Adapun jenis pelanggaran yang terjadi, yakni tidak dilengkapi dokumen persetujuan impor, tidak dilengkapi dokumen laporan surveyor, dan tidak dilengkapi izin tipe alat-alat ukur, takar, timbang dan perlengkapannya (UTTP) atau tidak dilengkapi nomor pendaftaran barang (NPB) untuk produk wajib Standar Nasional Indonesia (SNI).
Barang-barang impor ilegal tersebut kebanyakan berasal dari China, Prancis, Vietnam, Arab Saudi, Korea Selatan dan Malaysia.
“Terhadap pelaku usaha yang terbukti melakukan pelanggaran telah diberikan sanksi berupa surat peringatan terhadap 14 pelaku usaha, surat perintah penarikan barang dan pemusnahan barang terhadap 18 pelaku usaha, penghentian sementara akses kepabeanan terhadap dua pelaku usaha,” katanya.
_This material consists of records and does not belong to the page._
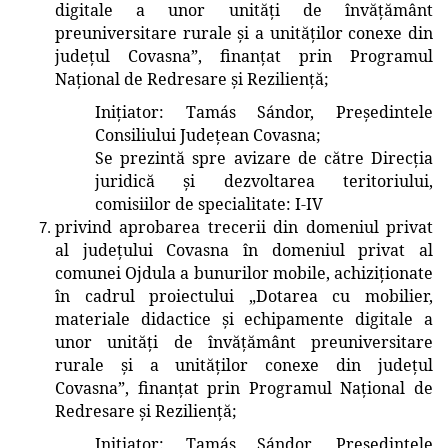
digitale a unor unități de învățământ
preuniversitare rurale și a unităților conexe din
județul Covasna”, finanțat prin Programul
Național de
Redresare și Reziliență
;
Inițiator
: Tamás Sándor, Președintele
Consiliului Județean Covasna
;
Se prezintă spre avizare de către Direcția
juridică și dezvoltarea teritoriului
,
comisiilor de specialitate: I-IV
privind aprobarea trecerii
din domeniul privat
al județului Covasna în domeniul privat al
comunei Ojdula
a bunurilor mobile, achiziționate
în cadrul proiectului
„Dotarea cu mobilier,
materiale didactice și echipamente digitale a
unor unități de învățământ preuniversitare
rurale și a unităților conexe din județul
Covasna”, finanțat prin Programul Național de
Redresare și Reziliență
;
Inițiator
: Tamás Sándor, Președintele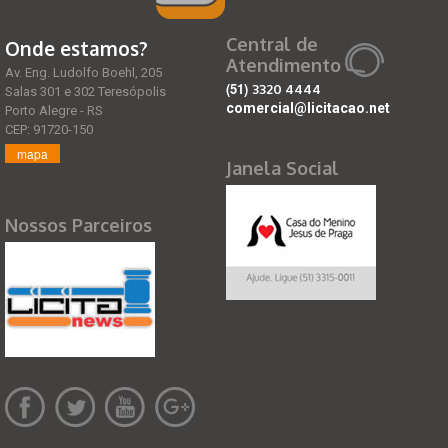
Central de
Onde estamos?
Atendimento
Av. Eng. Ludolfo Boehl, 205
(51)
3320 4444
Salas 301 e 302 Teresópolis
comercial@licitacao.net
Porto Alegre - RS
CEP: 91720-150
mapa
Janela Social
Nossos Parceiros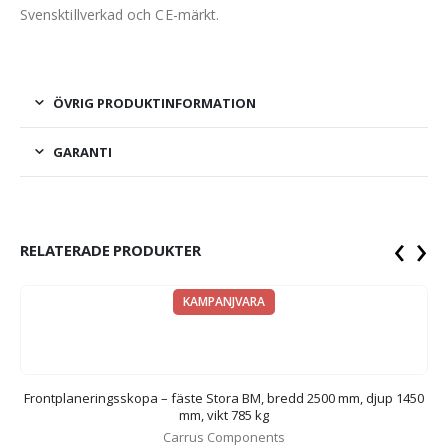
Svensktillverkad och CE-märkt.
ÖVRIG PRODUKTINFORMATION
GARANTI
‹
›
RELATERADE PRODUKTER
KAMPANJVARA
0
Frontplaneringsskopa – fäste Stora BM, bredd 2500 mm, djup 1450
mm, vikt 785 kg
Carrus Components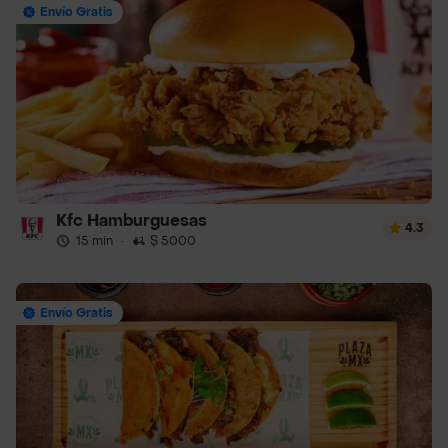
Envío Gratis
Kfc Hamburguesas
4.3
15 min
·
$ 5000
Envío Gratis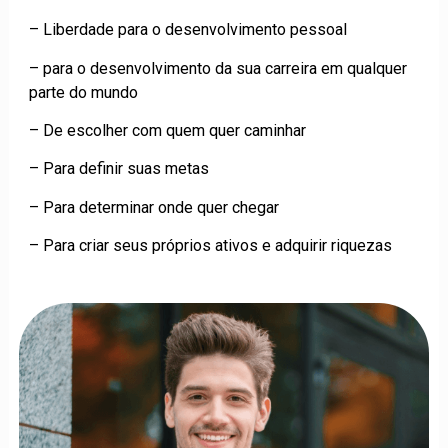
– Liberdade para o desenvolvimento pessoal
– para o desenvolvimento da sua carreira em qualquer
parte do mundo
– De escolher com quem quer caminhar
– Para definir suas metas
– Para determinar onde quer chegar
– Para criar seus próprios ativos e adquirir riquezas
Budi menekankan bahwa Pemerintah Indonesia akan terus melakukan pengawasan dan pengetatan terhadap barang-barang ilegal.
Menurut Budi, peredaran barang-barang impor ilegal tersebut sangat mengganggu industri dalam negeri.
Selain itu, hal ini juga mengganggu konsumen lantaran perlindungan terhadap konsumen tersebut jadi hilang.